Making vaccination a condition of municipal employment was not in fact one of the tenets of National Socialism. (Nor, for that matter, is it “literally” a bomb.) What is at least slightly reminiscent of Nazi Germany, however, is detaining people at an off-the-books warehouse and denying them legal counsel, which was both a real practice of Chicago police and one of the first steps taken by the Nazis after Adolf Hitler took power.

It’s usually easy for police to scare a mayor by threatening to leave the streets undefended. But in this instance, vaccine mandates present a rare opportunity for a double win. Cities can simultaneously defend an important anti-pandemic measure, and induce at least some of the most dangerous police officers to leave their jobs.

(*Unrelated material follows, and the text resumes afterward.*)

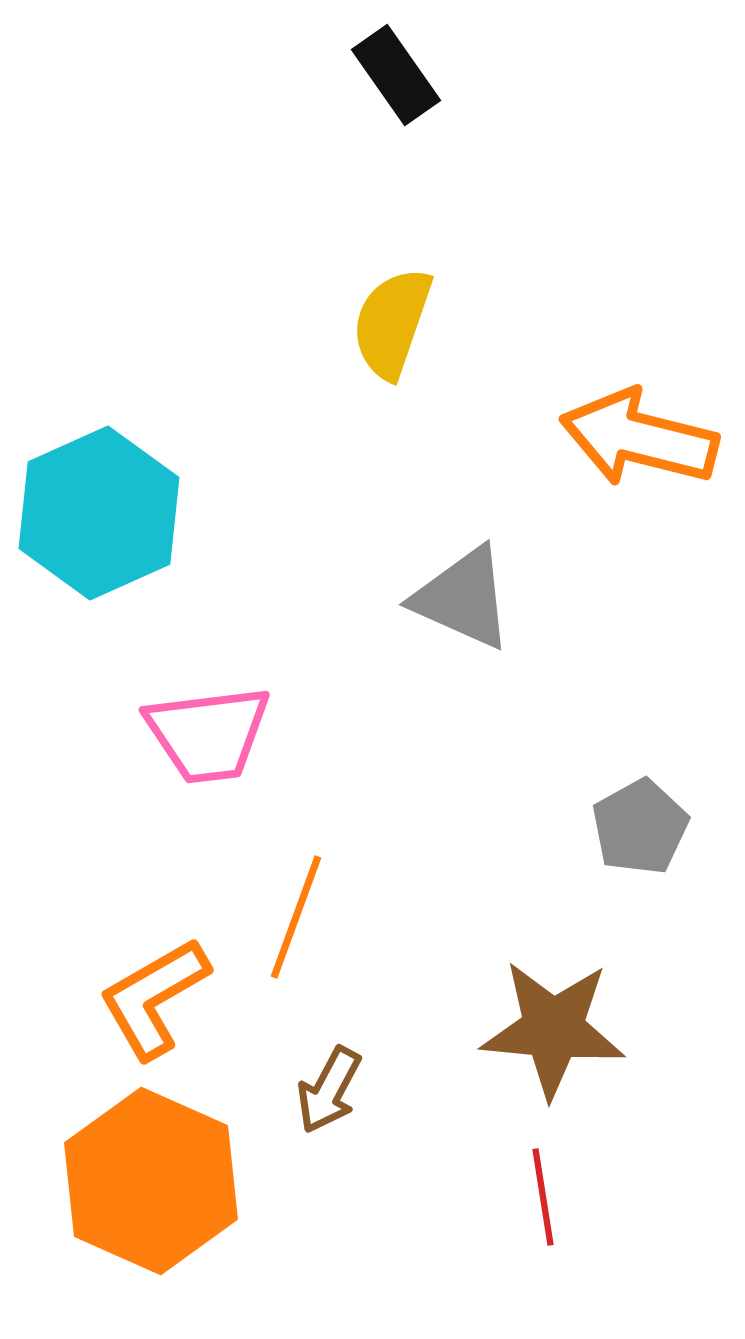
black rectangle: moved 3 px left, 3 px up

The public-health benefits of a vaccine mandate are obvious enough. The subtler, but longer-lasting, effect of the mandate would be to push out police officers who refuse vaccines.

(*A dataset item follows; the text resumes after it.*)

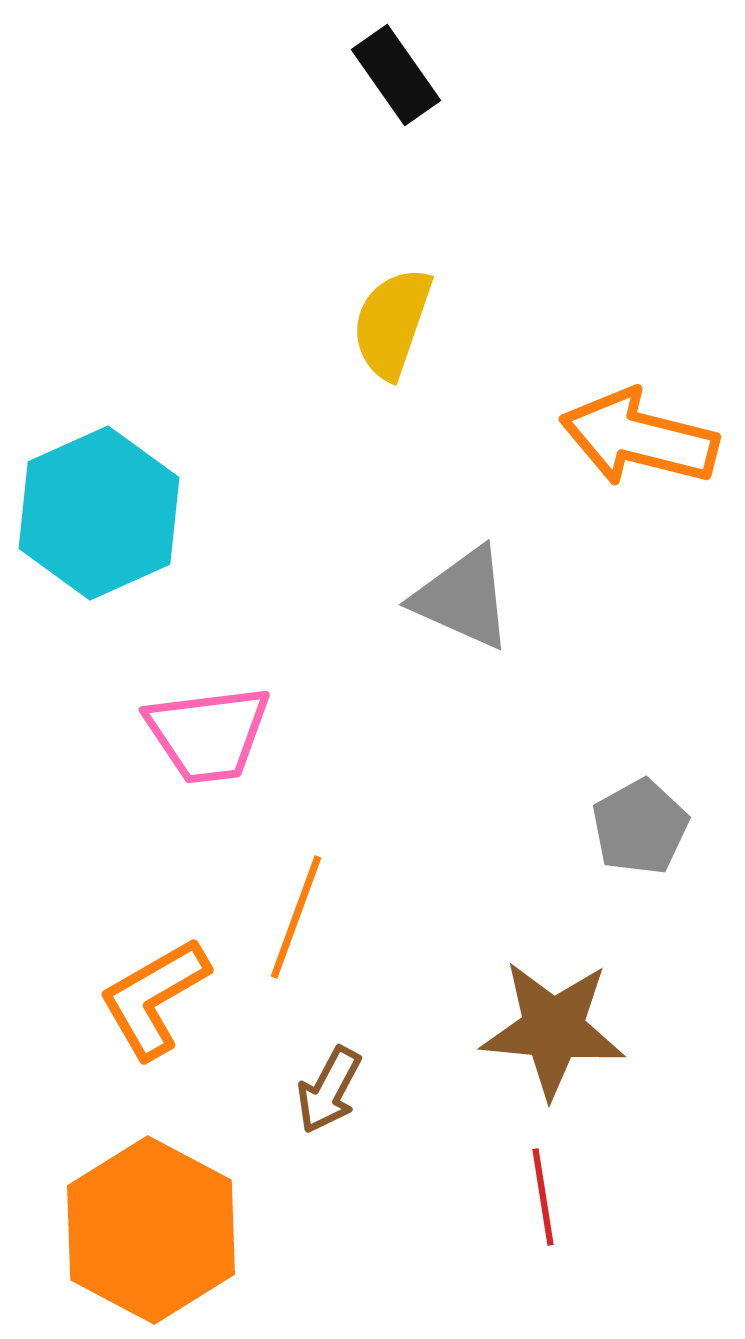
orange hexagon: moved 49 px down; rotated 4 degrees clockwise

I'm all for it. Most Chicago police officers are decent, hard-working people who really want to keep the people of the city safe. Yet they elected this guy their union chief—though I should point out, in Chicago, retired (i.e., older, whiter, more conservative) police officers can vote on union matters.

Catanarza, I should point out, got suspended for misconduct after he supported the January 6th insurrection. His supporters are welcome to leave the police force any time they wish.

Getting the band back together

In a few minutes I'm hosting only the second in-person thing my chorus has done in the past 18 months: our last board meeting of the summer. We're all set to start in-person rehearsals on the 13th, though we will probably have to wear masks until our performances. That'll be weird—but at least we'll be in the same room.

Other choruses in Chicago have the same challenges:

“COVID shut us down completely because singing is a superspreader event,” said Jimmy Morehead, artistic director for the Chicago Gay Men’s Chorus. Immediately, they canceled all shows and in-person rehearsals.

But they set virtual rehearsals for the same time, hoping to provide connection.

“The twofold reason why people join the chorus is to either just sing, or make friends, and so we wanted to make sure that people didn’t feel alienated and didn’t feel isolated,” Morehead said. Everyone shared what they did that week, what they watched on Netflix or what they cooked.

In person, Morehead was used to being able to give quick feedback. On Zoom, “I have to trust and hope and pray that they’re learning and doing everything correctly.” The Chicago Gay Men’s Chorus pulled off live online shows, where people performed from their home.

Some of our singers also perform with CGMC, and I've talked to Jimmy a couple of times during the pandemic. We are all overjoyed to get back to rehearsals, even if it means proof of vaccination and big ugly masks.

Vaccines, climate change, and trains

Those topics led this afternoon's news roundup:

  • The Intergovernmental Panel on Climate Change released its 6th periodic report on the state of the planet, and it's pretty grim. But as Josh Marshall points out, "Worried about life on earth? Don’t be. Life’s resilient and has a many hundreds of millions of years track record robust enough to handle and adapt to anything we throw at it. But the player at the top of the heap is the first to go."
  • Charles Blow has almost run out of empathy for people who haven't gotten a Covid-19 jab. Author John Scalzi takes a more nuanced view, at least distinguishing between the people who peddle the lie and those who merely buy it.
  • A research group has discovered how they can own your locked-down computer in about 30 minutes with a few tools, but at least they also tell you how to lock it down better.
  • Almost half of Amtrak's $66 billion cash infusion will go to making New York City more navigable. I want my HSR to Milwaukee, dammit!
  • Sometime last week, a Russian capsule accidentally fired a thruster, sending the International Space Station into a 540-degree roll.

Finally, long-time police reporter Radley Balko exposes the lie that keeps innocent people in jail.

Welcome to August

While I look out my hermetically-sealed office window at some beautiful September weather in Chicago (another argument for working from home), I have a lot of news to digest:

And finally, Jakob Nielsen explains to web designers as patiently as possible why pop-ups piss off users.